Ahora bien: ¿qué impacto concreto tuvo la esclavitud en la economía peninsular? Es difícil, si no imposible, aventurar cifras. Está claramente establecido que los impresionantes beneficios concentrados gracias tanto al tráfico como a la explotación de esclavos ayudaron a financiar la modernización de la industria, principalmente en el País Vasco y Catalunya , y que facilitaron también la inserción de España en el capitalismo mundial.
Aunque es prácticamente imposible reconstruir las cifras, tal como señala el historiador Luis Alonso, la construcción de varias de las magníficas casas que distinguen el Eixample barcelonés coincide con el inicio de la guerra de 10 años en Cuba (1868-1878) y la consiguiente fuga de capitales, que se repatriaron de urgencia a España.
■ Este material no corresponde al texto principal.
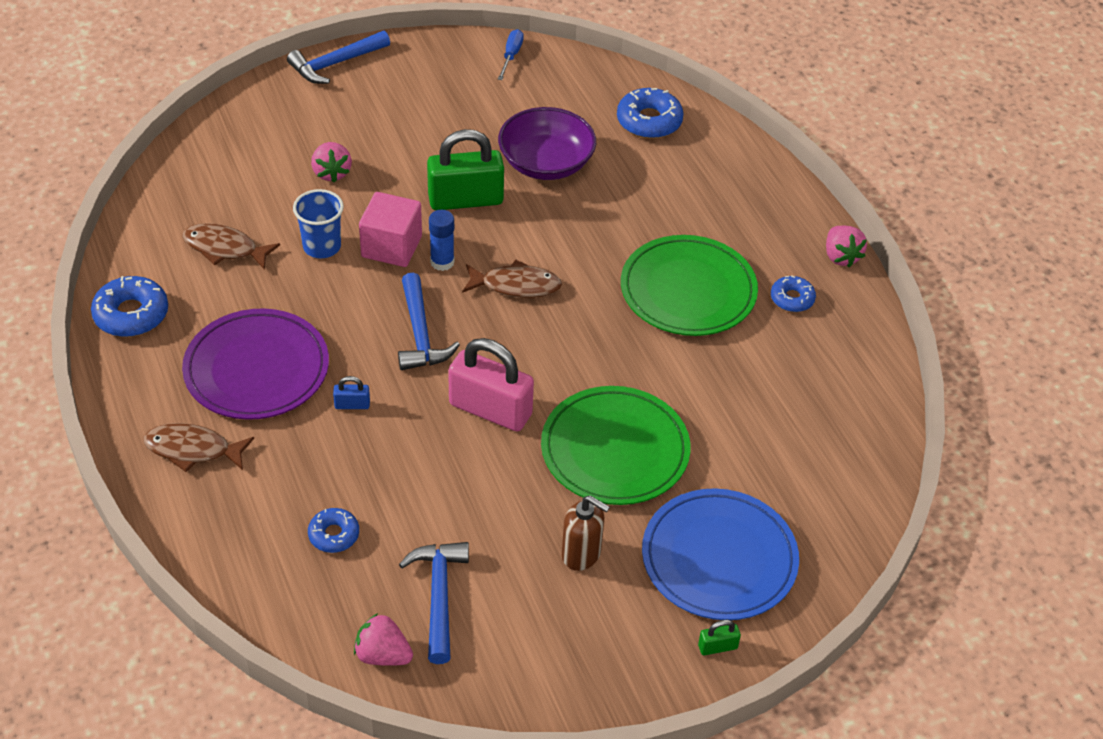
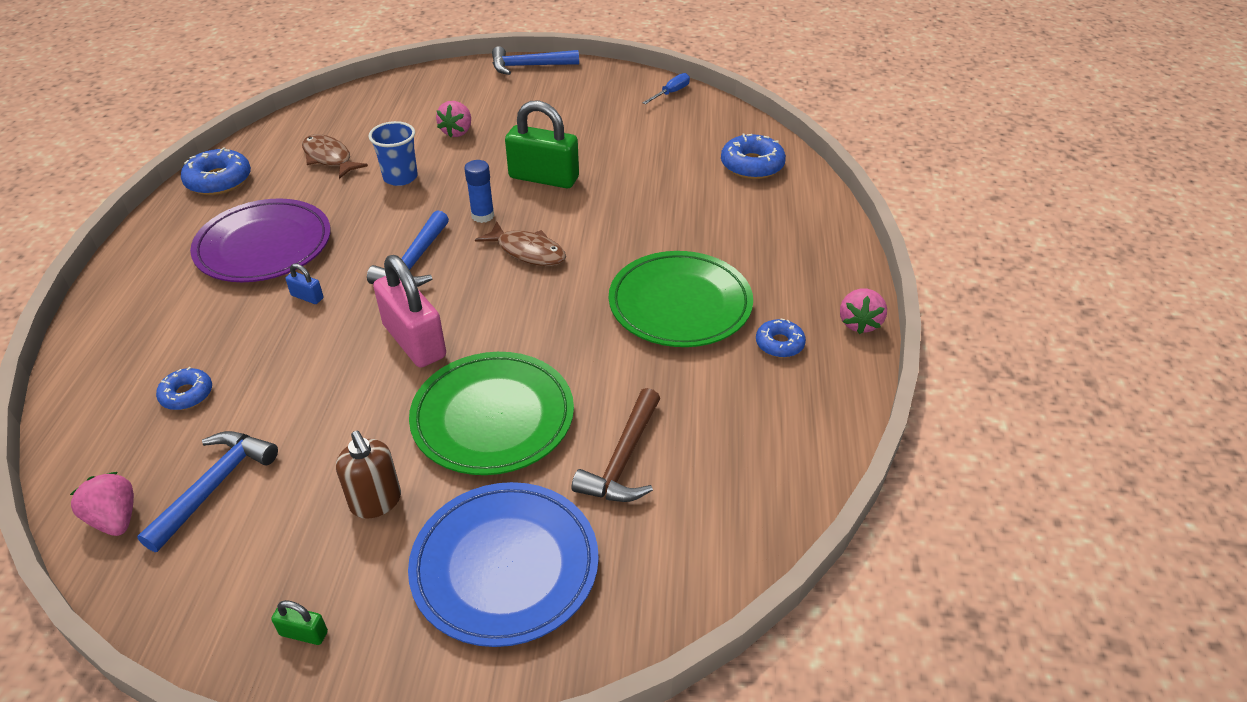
camera: 30 degrees right, 5 degrees down
(193, 450) = (156, 287): brown fish -> none
(391, 247) = (453, 193): pink cube -> none
(546, 163) = (635, 171): purple bowl -> none
(717, 647) = (424, 663): green padlock -> green padlock (304, 633)
(742, 443) = (623, 459): none -> brown hammer

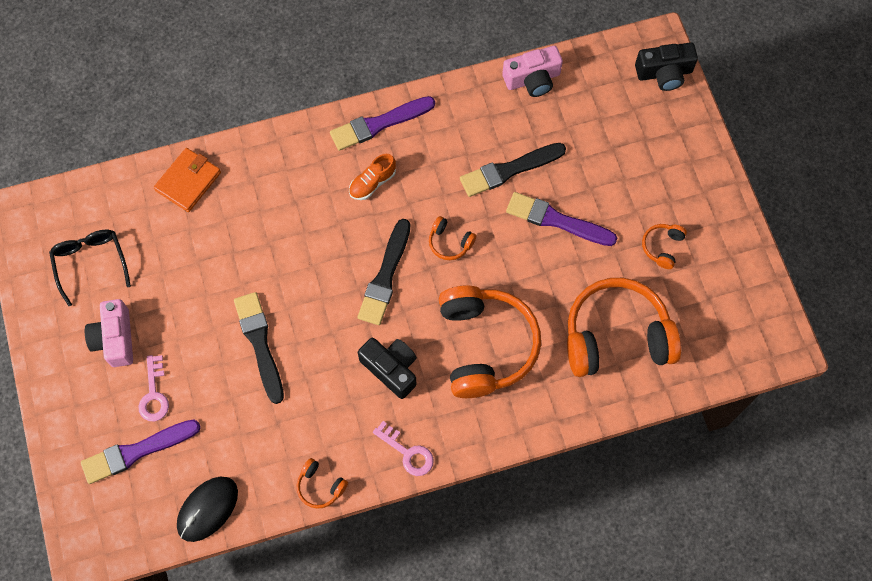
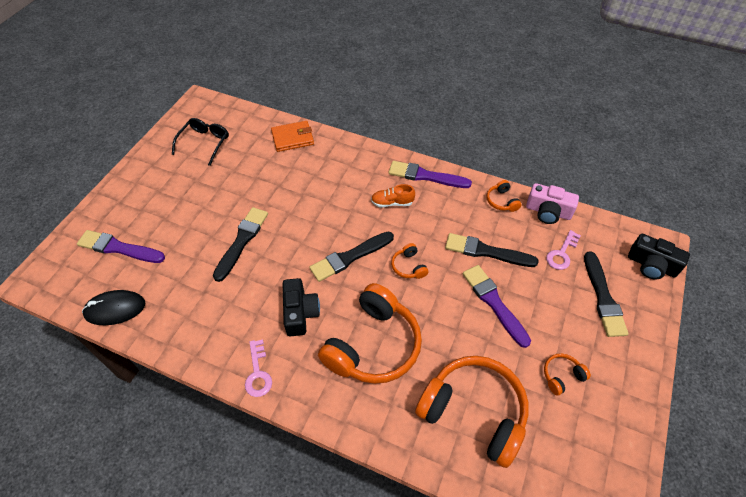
camera: 40 degrees right, 15 degrees down
(115, 339) = (174, 185): pink camera -> none
(154, 394) = (161, 225): pink key -> pink key (562, 253)
(320, 486) = (186, 349): orange headphones -> orange headphones (501, 201)
(645, 141) = (603, 297): none -> black brush

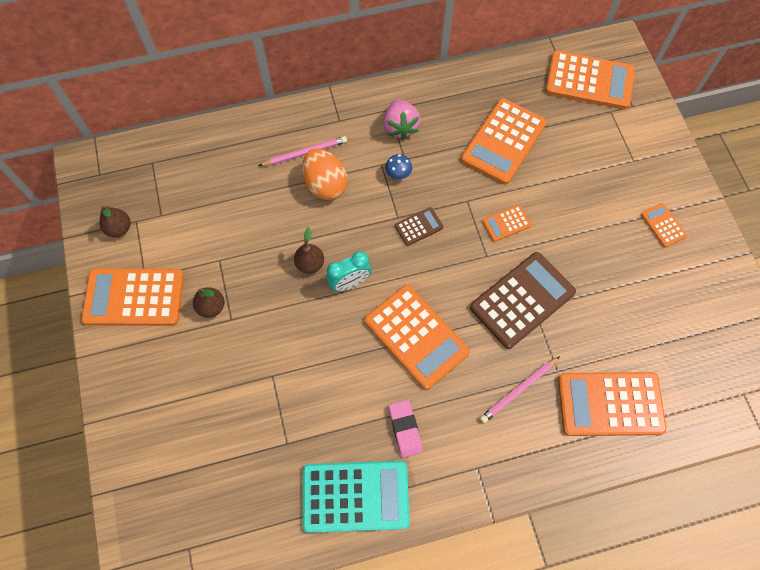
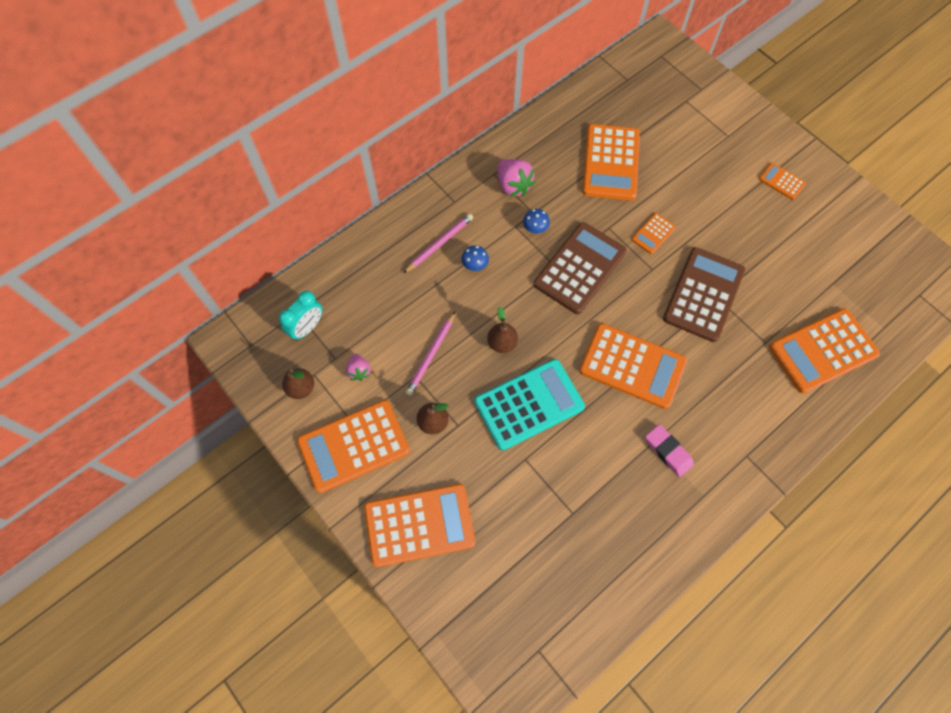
camera: 25 degrees left, 0 degrees up
(174, 235) = (359, 371): none -> pink strawberry
(325, 185) = (475, 265): orange egg -> blue mushroom
(349, 283) = (547, 344): turquoise clock -> turquoise clock (307, 328)
(355, 496) = (659, 530): turquoise calculator -> turquoise calculator (529, 404)
(418, 226) = (580, 268): brown calculator -> brown calculator, size x2.12
(518, 390) = (743, 373): pink pencil -> pink pencil (431, 355)
(589, 81) = (654, 81): orange calculator -> orange calculator (419, 525)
En ese sentido, estas construcciones dan una pauta indirecta y mínima de la magnitud del negocio.
Otro punto a destacar es que si la esclavitud tuvo un largo recorrido en España no fue solo por efecto de las acciones emprendidas por los sectores que se beneficiaban directamente de la trata, sino que este fenómeno en sí no generó un rechazo social mayoritario en la Península, al menos no equivalente al que conocieron otras sociedades, como la británica. Probablemente, la debilidad del abolicionismo hizo que se tardara más en reaccionar contra el tráfico negrero y la esclavitud.